# The Path is Not Always Clear

### Ellen Wiencek

**Seemingly simple concepts in mathematics** can sometimes take years to prove. Eight different proofs were falsely published, showing that a circle divides a plane into two regions. It took centuries for mathematicians to even decide that *1+1=2*.

Here, we're proving a sufficient and necessary condition on cut vertices of a graph. A cut vertex is one which, when taken away, divides the graph into two disconnected subgraphs. The condition states that the cut vertex must be on every path between each vertex in the two resulting subgraphs. Though seemingly straightforward, this proof actually requires some formal logic.

**THEOREM 3.1.5**

Let *G* be a graph. A vertex *v **ε** V(G)* is a cut-vertex of *G* if and only if there exist vertices *u *and *w*, distinct from *v,* such that *v* is on every path from *u* to *w* in *G*.

*Proof. ***First, we will prove **that if *v **ε** V(G)* is a cut vertex of *G*, then there exist vertices *u *and *w*, distinct from* v*, such that* v* is on every path from *u* to* w* in *G*.

Let *G* be a graph, and let *v *be a cut vertex. By the definition of a cut vertex, when we remove *v *from *G*, the resulting graph *G-v *has more components than *G*. By Proposition 3.1.4, we know that *G *has at least two vertices that are not cut vertices. Note: Proposition 3.1.4 states: "If *G* is a graph on *n>=2* vertices, then *G *has at least two vertices that are not cut-vertices. Let *u, w **ε** V(G)* be two such vertices that are not cut vertices. We can find* u* and *w *that belong to the same component of *G*, but belong to different components of *G-v*. In *G*, there exists a path from *u* to *w*. When we remove *v*, then *u* and *w* are in different components of *G-v* and have no path between them. Thus, *v* must be on every path from *u* to *w* in *G*.

**Second, we will prove **that if there exist vertices *u* and *w*, distinct from *v*, such that *v* is on every path from *u* to *w* in *G*, then *v* is a cut vertex of *G*.

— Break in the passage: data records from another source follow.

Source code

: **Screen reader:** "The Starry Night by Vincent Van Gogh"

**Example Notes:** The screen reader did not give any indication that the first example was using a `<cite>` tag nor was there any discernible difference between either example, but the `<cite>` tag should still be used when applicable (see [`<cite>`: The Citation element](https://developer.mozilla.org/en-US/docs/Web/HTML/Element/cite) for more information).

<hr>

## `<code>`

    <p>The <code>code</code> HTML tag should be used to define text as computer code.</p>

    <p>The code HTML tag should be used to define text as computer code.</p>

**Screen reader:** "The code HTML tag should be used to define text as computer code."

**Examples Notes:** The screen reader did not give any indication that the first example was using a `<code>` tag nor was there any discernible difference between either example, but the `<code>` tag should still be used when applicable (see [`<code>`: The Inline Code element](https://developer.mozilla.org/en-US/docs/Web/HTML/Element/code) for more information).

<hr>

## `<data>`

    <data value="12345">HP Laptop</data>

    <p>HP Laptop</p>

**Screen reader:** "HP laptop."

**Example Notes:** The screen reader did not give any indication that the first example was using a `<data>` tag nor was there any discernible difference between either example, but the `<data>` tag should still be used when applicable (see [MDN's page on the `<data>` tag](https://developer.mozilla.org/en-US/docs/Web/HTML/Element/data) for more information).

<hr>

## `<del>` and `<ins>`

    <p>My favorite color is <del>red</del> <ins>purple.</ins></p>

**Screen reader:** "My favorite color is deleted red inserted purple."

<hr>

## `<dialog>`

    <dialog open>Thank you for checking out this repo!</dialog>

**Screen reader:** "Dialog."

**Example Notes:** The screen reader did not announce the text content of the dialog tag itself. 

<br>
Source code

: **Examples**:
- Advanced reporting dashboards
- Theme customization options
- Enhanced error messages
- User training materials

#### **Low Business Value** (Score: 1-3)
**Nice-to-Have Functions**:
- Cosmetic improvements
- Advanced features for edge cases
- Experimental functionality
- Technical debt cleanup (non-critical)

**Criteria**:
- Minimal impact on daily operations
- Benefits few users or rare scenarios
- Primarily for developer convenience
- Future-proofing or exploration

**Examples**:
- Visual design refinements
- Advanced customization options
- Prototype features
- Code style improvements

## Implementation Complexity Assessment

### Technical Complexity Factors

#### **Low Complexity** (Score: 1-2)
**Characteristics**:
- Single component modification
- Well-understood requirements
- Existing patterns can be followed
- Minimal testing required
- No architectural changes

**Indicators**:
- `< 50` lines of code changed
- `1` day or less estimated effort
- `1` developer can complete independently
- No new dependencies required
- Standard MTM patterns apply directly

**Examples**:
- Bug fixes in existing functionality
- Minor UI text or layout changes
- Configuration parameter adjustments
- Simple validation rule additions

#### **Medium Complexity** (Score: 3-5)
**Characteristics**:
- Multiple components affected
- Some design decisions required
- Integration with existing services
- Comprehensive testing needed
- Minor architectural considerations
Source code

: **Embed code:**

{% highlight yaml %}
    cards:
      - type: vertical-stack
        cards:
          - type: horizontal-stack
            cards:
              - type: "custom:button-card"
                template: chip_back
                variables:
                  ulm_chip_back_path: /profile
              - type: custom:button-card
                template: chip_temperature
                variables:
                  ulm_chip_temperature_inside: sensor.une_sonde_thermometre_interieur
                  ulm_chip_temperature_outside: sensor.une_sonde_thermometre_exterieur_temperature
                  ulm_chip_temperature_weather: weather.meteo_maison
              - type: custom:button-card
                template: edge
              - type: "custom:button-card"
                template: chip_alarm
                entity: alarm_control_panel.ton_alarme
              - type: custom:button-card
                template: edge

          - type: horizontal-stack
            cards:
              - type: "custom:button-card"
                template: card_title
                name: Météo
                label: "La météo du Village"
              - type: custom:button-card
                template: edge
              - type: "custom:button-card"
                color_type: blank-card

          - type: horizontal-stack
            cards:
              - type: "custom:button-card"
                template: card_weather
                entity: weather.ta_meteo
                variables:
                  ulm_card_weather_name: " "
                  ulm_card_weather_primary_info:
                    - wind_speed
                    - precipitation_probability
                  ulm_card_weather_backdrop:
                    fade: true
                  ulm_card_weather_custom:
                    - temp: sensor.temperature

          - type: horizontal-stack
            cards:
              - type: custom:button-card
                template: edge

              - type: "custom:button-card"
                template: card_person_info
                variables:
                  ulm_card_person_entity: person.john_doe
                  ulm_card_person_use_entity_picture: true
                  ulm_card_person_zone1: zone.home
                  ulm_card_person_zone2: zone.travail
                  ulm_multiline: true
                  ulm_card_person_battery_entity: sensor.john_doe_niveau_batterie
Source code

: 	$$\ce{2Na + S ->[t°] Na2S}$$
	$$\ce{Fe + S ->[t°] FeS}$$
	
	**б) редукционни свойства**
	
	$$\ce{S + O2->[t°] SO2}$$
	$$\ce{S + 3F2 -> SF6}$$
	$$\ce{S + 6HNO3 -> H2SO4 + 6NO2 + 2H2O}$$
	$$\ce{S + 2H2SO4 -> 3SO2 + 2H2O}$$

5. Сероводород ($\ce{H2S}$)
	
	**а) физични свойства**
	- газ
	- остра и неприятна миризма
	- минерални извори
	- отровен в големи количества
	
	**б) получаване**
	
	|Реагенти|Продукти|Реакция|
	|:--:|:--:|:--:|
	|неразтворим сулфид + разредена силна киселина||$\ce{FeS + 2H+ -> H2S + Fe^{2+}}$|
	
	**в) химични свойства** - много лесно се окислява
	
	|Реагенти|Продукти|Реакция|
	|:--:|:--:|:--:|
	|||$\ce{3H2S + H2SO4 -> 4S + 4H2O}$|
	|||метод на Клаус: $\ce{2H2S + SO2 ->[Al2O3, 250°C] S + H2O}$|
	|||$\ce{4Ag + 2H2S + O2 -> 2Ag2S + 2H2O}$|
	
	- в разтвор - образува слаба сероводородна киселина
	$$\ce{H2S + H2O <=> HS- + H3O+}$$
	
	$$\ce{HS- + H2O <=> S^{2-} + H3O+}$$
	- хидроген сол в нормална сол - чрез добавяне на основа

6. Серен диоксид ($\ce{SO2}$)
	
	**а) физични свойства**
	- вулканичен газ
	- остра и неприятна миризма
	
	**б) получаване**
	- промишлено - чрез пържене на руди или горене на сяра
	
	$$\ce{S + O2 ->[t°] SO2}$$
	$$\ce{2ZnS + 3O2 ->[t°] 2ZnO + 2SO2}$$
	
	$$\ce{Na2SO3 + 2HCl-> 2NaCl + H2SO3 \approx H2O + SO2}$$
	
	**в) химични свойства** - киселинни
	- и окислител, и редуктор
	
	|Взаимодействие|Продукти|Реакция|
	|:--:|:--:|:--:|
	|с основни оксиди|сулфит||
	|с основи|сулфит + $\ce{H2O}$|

Let *u* and *w* be two vertices of *G* such that every path between them goes through the vertex *v*. Then *u* and *w* must be in the same component of *G*. If we remove *v*, then there are no paths between *u* and *w*. Then *u* and *w* must be in two different components of *G-v*. Since *u* and *v* are in the same component of *G*, but in different components of *G-v*, then we know that *G-v* has more components than *G*. **Thus, v is a cut vertex.**